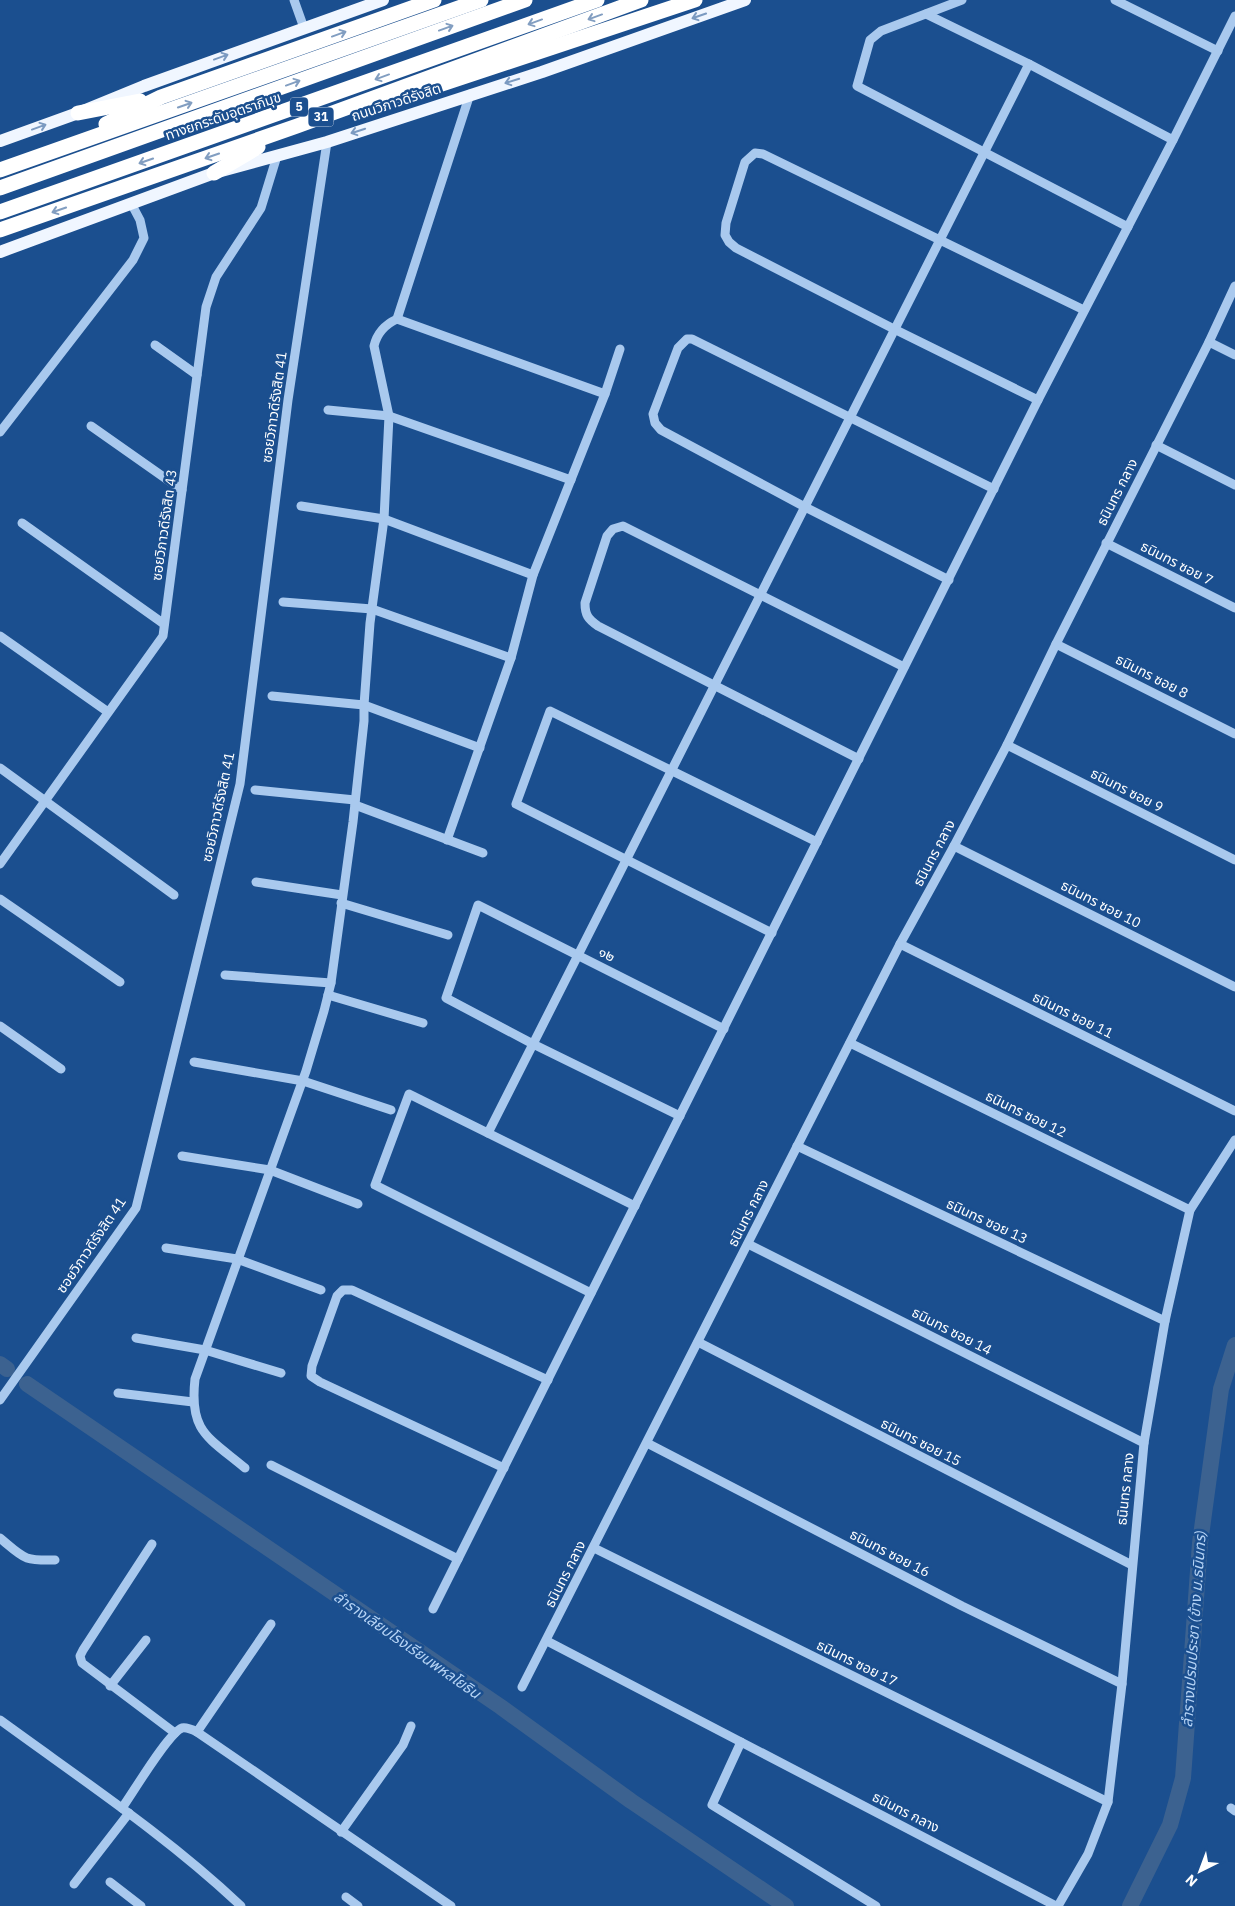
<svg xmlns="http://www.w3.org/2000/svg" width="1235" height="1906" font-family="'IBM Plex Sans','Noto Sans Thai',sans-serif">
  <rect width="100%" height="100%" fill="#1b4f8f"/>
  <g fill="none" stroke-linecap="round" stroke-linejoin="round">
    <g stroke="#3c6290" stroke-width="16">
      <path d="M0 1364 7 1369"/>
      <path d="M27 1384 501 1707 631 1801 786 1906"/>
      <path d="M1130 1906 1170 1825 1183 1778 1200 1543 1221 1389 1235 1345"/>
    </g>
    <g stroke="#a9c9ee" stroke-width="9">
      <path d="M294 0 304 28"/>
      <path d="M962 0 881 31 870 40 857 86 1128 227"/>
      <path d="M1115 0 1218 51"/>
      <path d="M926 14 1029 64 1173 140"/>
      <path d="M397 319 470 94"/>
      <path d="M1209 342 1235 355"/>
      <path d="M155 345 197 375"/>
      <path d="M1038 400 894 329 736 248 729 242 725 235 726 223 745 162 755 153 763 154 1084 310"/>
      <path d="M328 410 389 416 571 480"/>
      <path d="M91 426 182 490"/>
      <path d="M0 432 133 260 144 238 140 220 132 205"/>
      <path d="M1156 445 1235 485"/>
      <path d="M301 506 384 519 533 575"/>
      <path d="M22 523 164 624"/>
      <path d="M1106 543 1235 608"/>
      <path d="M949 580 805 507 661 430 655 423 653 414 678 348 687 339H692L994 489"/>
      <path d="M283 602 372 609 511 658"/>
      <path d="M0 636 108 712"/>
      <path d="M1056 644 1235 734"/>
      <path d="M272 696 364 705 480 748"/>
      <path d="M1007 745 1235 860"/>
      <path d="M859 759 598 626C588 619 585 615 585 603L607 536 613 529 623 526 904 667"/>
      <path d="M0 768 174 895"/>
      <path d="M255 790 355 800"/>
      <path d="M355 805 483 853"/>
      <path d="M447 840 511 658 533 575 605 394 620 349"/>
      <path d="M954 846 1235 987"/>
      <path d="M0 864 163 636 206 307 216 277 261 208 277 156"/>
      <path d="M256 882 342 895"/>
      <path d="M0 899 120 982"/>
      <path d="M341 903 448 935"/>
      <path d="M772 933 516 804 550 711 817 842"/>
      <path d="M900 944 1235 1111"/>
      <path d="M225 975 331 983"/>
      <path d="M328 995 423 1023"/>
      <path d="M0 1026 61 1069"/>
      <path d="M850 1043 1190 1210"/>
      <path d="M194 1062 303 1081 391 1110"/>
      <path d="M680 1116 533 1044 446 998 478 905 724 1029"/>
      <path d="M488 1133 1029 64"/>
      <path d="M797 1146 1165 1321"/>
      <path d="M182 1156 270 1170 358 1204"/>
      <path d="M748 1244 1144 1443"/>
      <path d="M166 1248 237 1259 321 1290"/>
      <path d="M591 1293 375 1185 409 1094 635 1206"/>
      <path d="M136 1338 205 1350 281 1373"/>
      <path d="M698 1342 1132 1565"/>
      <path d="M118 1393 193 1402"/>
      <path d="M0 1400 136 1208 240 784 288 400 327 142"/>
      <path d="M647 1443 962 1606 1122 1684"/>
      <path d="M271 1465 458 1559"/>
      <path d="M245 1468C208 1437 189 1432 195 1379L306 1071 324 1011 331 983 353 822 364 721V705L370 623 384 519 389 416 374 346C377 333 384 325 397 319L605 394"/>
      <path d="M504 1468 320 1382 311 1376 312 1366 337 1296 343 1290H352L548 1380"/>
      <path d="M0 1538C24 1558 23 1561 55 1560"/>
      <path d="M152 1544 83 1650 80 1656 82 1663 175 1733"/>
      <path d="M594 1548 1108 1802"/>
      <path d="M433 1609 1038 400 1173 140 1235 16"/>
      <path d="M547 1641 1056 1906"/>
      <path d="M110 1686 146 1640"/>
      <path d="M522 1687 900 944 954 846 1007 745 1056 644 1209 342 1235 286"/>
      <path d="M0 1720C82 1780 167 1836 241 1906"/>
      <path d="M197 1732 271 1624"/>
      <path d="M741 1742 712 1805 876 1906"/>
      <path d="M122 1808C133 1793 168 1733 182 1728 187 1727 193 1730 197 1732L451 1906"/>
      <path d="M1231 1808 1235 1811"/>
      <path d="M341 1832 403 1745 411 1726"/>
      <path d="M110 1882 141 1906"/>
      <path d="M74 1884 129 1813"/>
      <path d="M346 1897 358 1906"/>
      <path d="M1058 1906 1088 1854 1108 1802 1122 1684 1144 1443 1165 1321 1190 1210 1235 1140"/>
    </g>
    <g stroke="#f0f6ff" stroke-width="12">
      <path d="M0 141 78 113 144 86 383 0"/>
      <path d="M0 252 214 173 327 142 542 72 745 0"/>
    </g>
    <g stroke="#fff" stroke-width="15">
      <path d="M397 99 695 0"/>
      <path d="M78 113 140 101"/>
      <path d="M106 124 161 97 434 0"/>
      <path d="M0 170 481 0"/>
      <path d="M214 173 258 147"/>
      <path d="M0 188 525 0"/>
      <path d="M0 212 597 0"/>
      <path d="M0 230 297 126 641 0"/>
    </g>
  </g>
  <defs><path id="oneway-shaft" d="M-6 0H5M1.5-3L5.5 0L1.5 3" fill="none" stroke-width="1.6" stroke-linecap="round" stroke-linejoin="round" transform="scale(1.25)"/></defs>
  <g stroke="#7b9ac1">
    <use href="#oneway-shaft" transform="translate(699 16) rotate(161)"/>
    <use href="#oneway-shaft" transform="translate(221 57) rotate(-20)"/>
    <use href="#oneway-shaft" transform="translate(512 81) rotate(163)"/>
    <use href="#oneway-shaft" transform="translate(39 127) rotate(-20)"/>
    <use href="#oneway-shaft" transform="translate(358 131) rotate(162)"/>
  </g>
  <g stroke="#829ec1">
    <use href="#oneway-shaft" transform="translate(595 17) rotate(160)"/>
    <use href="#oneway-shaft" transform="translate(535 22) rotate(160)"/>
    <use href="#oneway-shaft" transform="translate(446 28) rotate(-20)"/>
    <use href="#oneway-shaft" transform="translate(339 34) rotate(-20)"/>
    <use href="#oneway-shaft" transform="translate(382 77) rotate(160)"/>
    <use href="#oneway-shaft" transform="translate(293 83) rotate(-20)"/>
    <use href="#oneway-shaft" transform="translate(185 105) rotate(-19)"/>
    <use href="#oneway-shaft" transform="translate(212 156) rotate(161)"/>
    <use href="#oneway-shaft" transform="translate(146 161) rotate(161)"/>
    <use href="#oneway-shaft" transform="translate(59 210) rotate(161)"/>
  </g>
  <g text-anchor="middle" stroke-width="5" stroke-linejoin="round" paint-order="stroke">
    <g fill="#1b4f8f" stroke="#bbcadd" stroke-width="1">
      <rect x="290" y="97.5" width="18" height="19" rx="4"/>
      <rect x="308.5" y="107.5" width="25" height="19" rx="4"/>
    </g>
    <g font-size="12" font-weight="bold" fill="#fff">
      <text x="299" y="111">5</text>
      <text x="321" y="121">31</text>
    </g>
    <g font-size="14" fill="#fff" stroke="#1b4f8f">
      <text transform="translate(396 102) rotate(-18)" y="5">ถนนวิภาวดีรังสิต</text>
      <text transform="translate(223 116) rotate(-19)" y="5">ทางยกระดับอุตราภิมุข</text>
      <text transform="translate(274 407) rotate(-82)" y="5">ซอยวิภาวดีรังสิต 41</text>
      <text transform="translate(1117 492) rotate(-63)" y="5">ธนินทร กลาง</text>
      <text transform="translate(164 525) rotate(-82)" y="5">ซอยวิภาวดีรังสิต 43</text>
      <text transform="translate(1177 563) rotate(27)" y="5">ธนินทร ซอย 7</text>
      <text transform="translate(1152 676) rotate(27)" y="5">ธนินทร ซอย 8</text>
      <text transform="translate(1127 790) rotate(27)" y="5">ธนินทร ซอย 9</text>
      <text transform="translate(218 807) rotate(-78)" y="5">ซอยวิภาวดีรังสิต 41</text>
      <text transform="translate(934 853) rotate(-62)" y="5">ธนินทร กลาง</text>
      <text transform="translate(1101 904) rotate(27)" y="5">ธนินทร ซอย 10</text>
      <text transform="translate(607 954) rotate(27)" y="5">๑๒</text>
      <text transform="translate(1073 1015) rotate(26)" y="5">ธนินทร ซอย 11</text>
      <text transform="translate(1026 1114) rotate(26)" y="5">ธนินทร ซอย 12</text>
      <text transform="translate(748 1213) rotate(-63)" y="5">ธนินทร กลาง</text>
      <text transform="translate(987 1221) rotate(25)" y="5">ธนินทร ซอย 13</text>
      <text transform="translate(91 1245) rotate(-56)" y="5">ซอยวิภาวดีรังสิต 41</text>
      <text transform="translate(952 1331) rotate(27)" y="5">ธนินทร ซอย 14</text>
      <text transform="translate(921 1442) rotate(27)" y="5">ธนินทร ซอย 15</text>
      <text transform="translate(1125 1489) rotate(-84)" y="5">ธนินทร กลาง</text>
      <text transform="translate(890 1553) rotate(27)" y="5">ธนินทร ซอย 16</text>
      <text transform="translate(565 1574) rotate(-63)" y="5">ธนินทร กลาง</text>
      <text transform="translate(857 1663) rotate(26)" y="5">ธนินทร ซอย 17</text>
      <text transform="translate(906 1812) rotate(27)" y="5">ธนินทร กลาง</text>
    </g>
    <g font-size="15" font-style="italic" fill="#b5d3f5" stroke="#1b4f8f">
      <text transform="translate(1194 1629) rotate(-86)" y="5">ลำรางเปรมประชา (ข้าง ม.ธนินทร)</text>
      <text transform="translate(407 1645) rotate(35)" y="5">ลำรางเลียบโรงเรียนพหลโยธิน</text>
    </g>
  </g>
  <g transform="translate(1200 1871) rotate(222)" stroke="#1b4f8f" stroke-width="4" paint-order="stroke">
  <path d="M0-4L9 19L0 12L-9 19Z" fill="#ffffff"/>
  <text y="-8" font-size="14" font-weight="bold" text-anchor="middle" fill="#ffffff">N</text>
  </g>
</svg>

#####

◆ **Task directions**
Write down every line of the data above that includes the string "none".

◆ **Solution to the problem**
  <g fill="none" stroke-linecap="round" stroke-linejoin="round">
  <defs><path id="oneway-shaft" d="M-6 0H5M1.5-3L5.5 0L1.5 3" fill="none" stroke-width="1.6" stroke-linecap="round" stroke-linejoin="round" transform="scale(1.25)"/></defs>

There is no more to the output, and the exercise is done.